◆ What is required: Return every line of the records below without changing anything.

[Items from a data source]
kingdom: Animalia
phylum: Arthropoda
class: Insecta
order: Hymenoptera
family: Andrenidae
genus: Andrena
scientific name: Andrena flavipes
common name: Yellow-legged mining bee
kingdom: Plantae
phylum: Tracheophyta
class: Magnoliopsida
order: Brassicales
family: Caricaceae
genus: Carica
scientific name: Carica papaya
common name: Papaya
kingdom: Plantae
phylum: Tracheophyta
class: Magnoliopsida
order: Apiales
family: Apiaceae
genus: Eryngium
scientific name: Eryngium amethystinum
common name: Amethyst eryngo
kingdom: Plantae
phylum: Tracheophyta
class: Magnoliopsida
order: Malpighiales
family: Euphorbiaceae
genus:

◆ Completed exercise:
kingdom: Animalia
phylum: Arthropoda
class: Insecta
order: Hymenoptera
family: Andrenidae
genus: Andrena
scientific name: Andrena flavipes
common name: Yellow-legged mining bee
kingdom: Plantae
phylum: Tracheophyta
class: Magnoliopsida
order: Brassicales
family: Caricaceae
genus: Carica
scientific name: Carica papaya
common name: Papaya
kingdom: Plantae
phylum: Tracheophyta
class: Magnoliopsida
order: Apiales
family: Apiaceae
genus: Eryngium
scientific name: Eryngium amethystinum
common name: Amethyst eryngo
kingdom: Plantae
phylum: Tracheophyta
class: Magnoliopsida
order: Malpighiales
family: Euphorbiaceae
genus:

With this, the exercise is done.